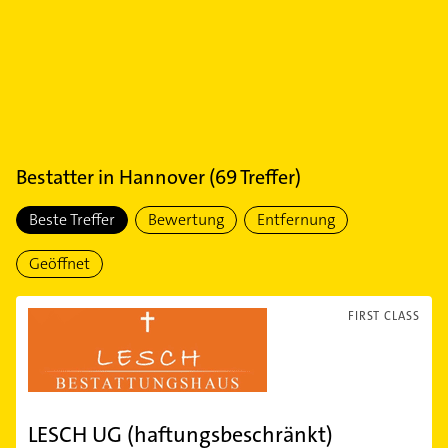
Bestatter
in
Hannover
(
69
Treffer)
Beste Treffer
Bewertung
Entfernung
Geöffnet
FIRST CLASS
LESCH UG (haftungsbeschränkt)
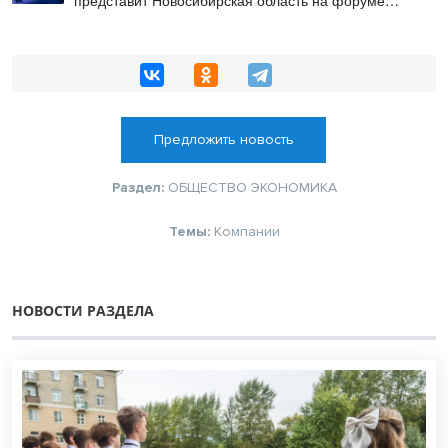
«Технопром-2026»
Предложить новость
Раздел:
ОБЩЕСТВО
ЭКОНОМИКА
Темы:
Компании
НОВОСТИ РАЗДЕЛА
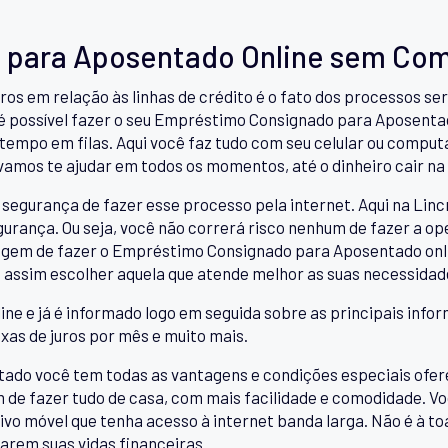
 para Aposentado Online sem Com
ros em relação às linhas de crédito é o fato dos processos 
 é possível fazer o seu Empréstimo Consignado para Aposenta
tempo em filas. Aqui você faz tudo com seu celular ou comput
 vamos te ajudar em todos os momentos, até o dinheiro cair na
segurança de fazer esse processo pela internet. Aqui na Linc
urança. Ou seja, você não correrá risco nenhum de fazer a op
tagem de fazer o Empréstimo Consignado para Aposentado onl
e, assim escolher aquela que atende melhor as suas necessidad
ine e já é informado logo em seguida sobre as principais infor
axas de juros por mês e muito mais.
o você tem todas as vantagens e condições especiais oferec
ém de fazer tudo de casa, com mais facilidade e comodidade. V
tivo móvel que tenha acesso à internet banda larga. Não é à 
arem suas vidas financeiras.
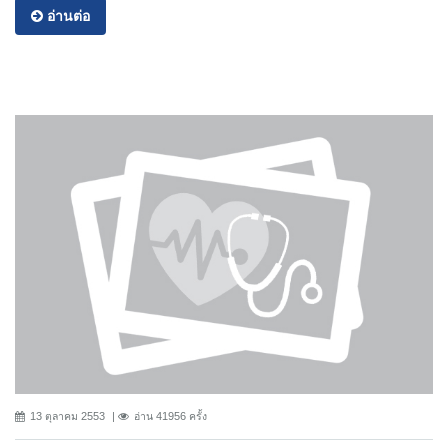
อ่านต่อ
13 ตุลาคม 2553
อ่าน 41956 ครั้ง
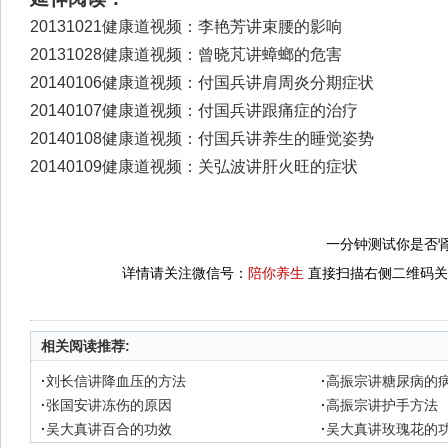
20131021健康道视频：李艳芳讲束腰的影响
20131028健康道视频：曾晓芃讲蟑螂的危害
20140106健康道视频：付国兵讲肩周炎分期症状
20140107健康道视频：付国兵讲跟痛症的治疗
20140108健康道视频：付国兵讲养生的睡觉姿势
20140109健康道视频：关弘波讲肝火旺的症状
一分钟测试你是否肾
详情请关注微信号：
陪你养生
直接扫描右侧二维码关
相关阅读推荐:
·
刘长信讲降血压的方法
·
高振宗讲糖尿病的
·
张国安讲冻伤的原因
·
高振宗讲护手方法
·
吴大真讲百合的功效
·
吴大真讲玫瑰花的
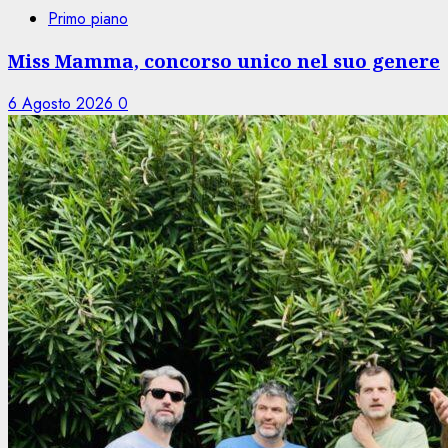
Primo piano
Miss Mamma, concorso unico nel suo genere
6 Agosto 2026
0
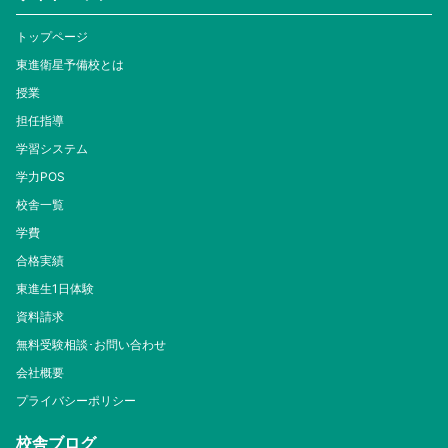
トップページ
東進衛星予備校とは
授業
担任指導
学習システム
学力POS
校舎一覧
学費
合格実績
東進生1日体験
資料請求
無料受験相談･お問い合わせ
会社概要
プライバシーポリシー
校舎ブログ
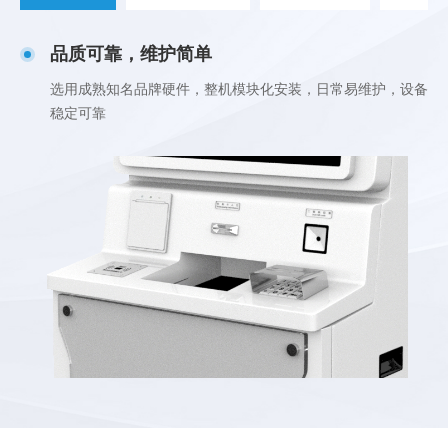
品质可靠，维护简单
选用成熟知名品牌硬件，整机模块化安装，日常易维护，设备
稳定可靠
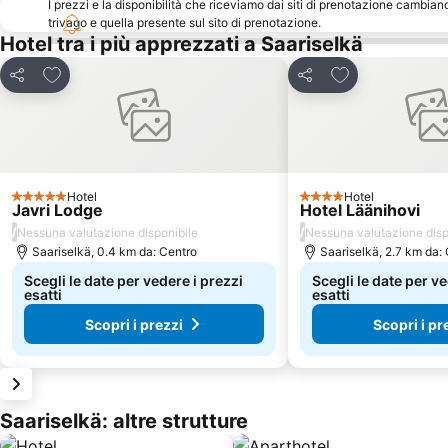
I prezzi e la disponibilità che riceviamo dai siti di prenotazione cambian
trivago e quella presente sul sito di prenotazione.
Hotel tra i più apprezzati a Saariselkä
Aggiungi ai preferiti
Aggiungi ai pref
Condividi
Condividi
Hotel
Hotel
5 Stelle
4 Stelle
Javri Lodge
Hotel Läänihovi
/
/
Nessuna valutazione disponibile
Nessuna valutazione disp
Saariselkä, 0.4 km da: Centro
Saariselkä, 2.7 km da:
Scegli le date per vedere i prezzi
Scegli le date per ve
esatti
esatti
Scopri i prezzi
Scopri i pr
Saariselkä: altre strutture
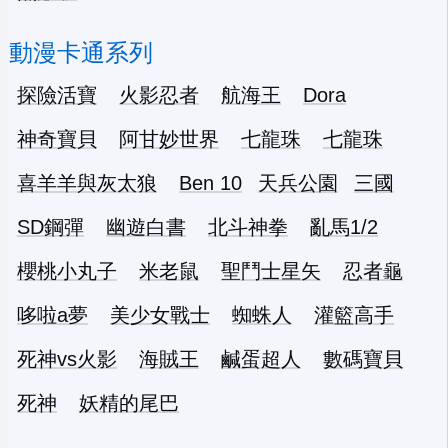
動漫卡通系列
探險活寶
火影忍者
航海王
Dora
神奇寶貝
阿甘妙世界
七龍珠
七龍珠
喜羊羊與灰太狼
Ben 10
天兵公園
三國
SD鋼彈
幽遊白書
北斗神拳
亂馬1/2
櫻桃小丸子
米老鼠
聖鬥士星矢
忍者龜
哆啦a夢
美少女戰士
蜘蛛人
灌籃高手
死神vs火影
海賊王
鹹蛋超人
數碼寶貝
死神
妖精的尾巴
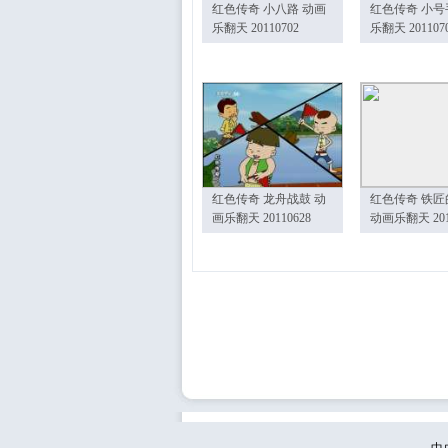
红色传奇 小八路 动画
红色传奇 小号
乐翻天 20110702
乐翻天 201107
红色传奇 龙舟战鼓 动
红色传奇 铁匠
画乐翻天 20110628
动画乐翻天 201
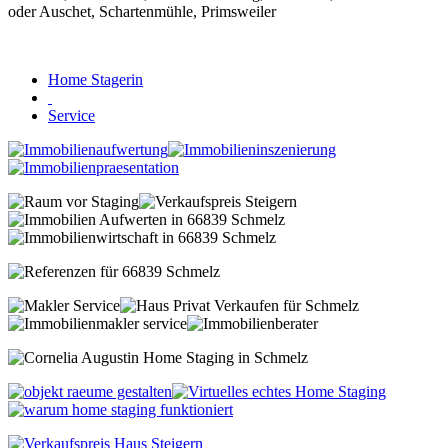
Home Stagerin
Service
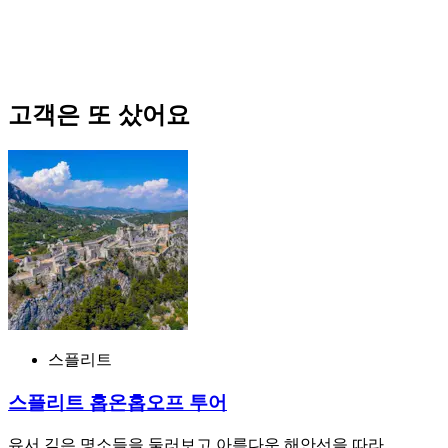
고객은 또 샀어요
스플리트
스플리트 홉온홉오프 투어
유서 깊은 명소들을 둘러보고 아름다운 해안선을 따라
* * *
Job item: Arrange the listing above as a numbered list, starting with its first line and going on through the line containing "НОВОСТИ РАЗДЕЛА", with both ends included. Omit blank lines and leave the pictures out.

Answer to this task:
1. Bestatter
2. in
3. Hannover
4. (
5. 69
6. Treffer)
7. Beste Treffer
8. Bewertung
9. Entfernung
10. Geöffnet
11. FIRST CLASS
12. LESCH UG (haftungsbeschränkt)
13. «Технопром-2026»
14. Предложить новость
15. Раздел:
16. ОБЩЕСТВО
17. ЭКОНОМИКА
18. Темы:
19. Компании
20. НОВОСТИ РАЗДЕЛА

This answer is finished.